Earlier this week, on the day Left and Right political parties called for the nationwide shutdown and strike, or bandh, I left home a little early for the office to avoid any road blockades that protestors might have set up to put the brakes on the city. I was surprised, though, at the large number of motorists on the streets of Delhi at 7:45 am—I guess many people had the same idea as me and were trying to skirt the strike.
TV channels, meanwhile, kept focusing throughout the day on grievances people have towards the political groups responsible for instigating the strike, including the BJP, rather than the actual price rises that prompted it all. It’s not that the price rise doesn’t affect the average person. But I think that there's a growing belief among the media and the people that parties like the BJP or CPI (M) are using these sorts of issues to serve their own political purposes rather than the people.
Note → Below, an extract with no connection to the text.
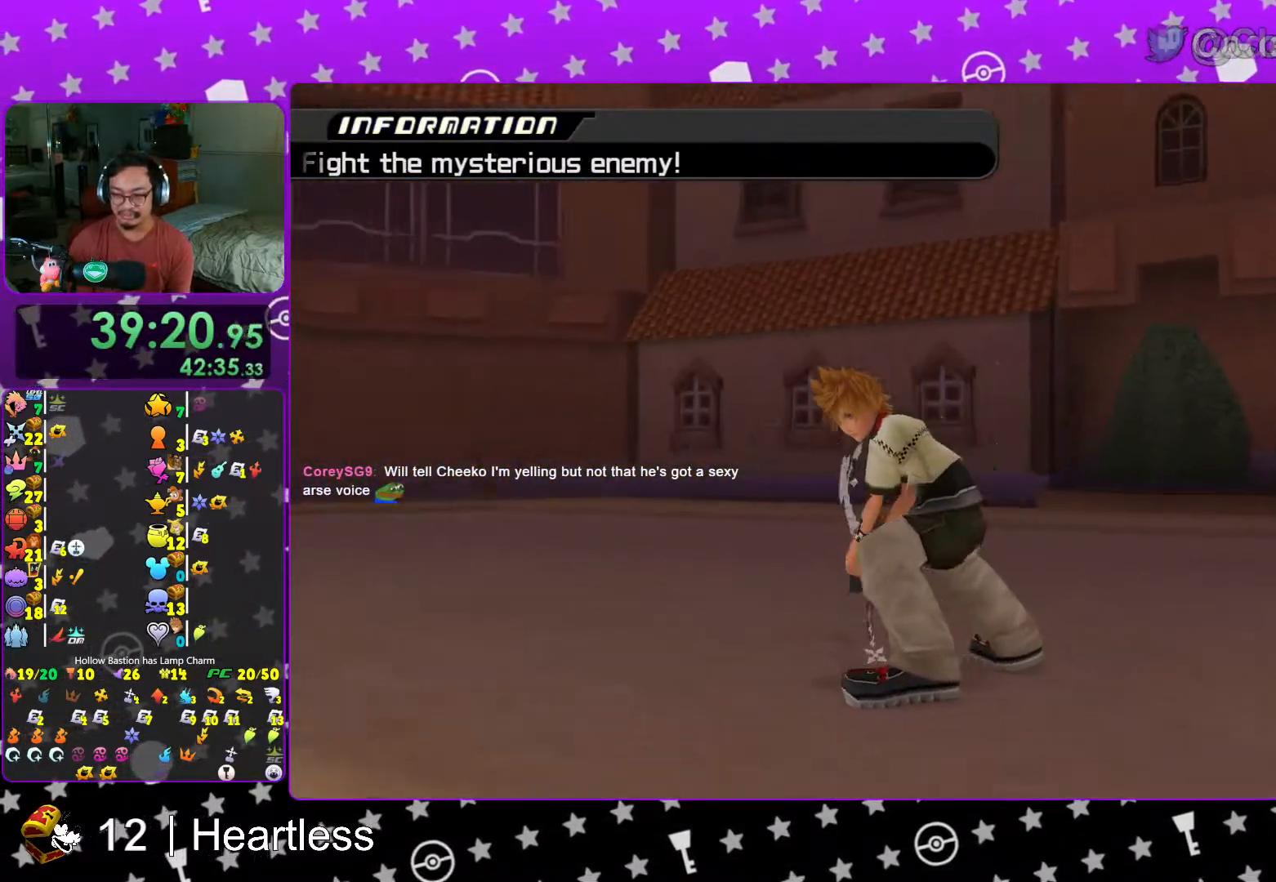
{"buttons": ["L1"], "left_stick": "center", "right_stick": "center", "events": []}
The BJP seemed a charming option for many back when it hadn't yet tasted power. But now, many see the Hindu rightist party as having ruled the country without an alternative vision and direction.
Then there are the Left parties, who purport to represent the public, but which have in fact only ended up ruining the economy of West Bengal. The people there are so disenchanted with their three decades of governance that they've been rejecting the Left alliance in every election for the past few years. And if the current mood continues, the Communists will be out of power by the next legislative election.
In India now there seems to be an urge to grow, and a restlessness to shed the historical baggage of backwardness—this new, emerging India isn't in the mood to tolerate forces that block the economic progress that has been unleashed by liberalization and globalization.
Yet although the population of India is getting younger, its politics are still rooted in the old ways of life. The Bhartiya Janata Party grew rapidly in the 1980s and 90s, but its decline from the first half of this decade has been steep. The party has demonstrated a remarkable disconnect with the people it claims to represent and the middle class, which was the backbone of the party, no longer appears to take the BJP seriously, at least if the last elections are any indication.
Similarly, the Communists' anti-Americanism and anti-liberalization has alienated them from young Indians, while rural India largely follows caste or community affiliations rather than ideological ones.
Maybe all those people who were rushing to their offices early on the morning of the strike were actually in some way not only skirting the strike, but also trying to avoid the old-style politics of disruption and destruction.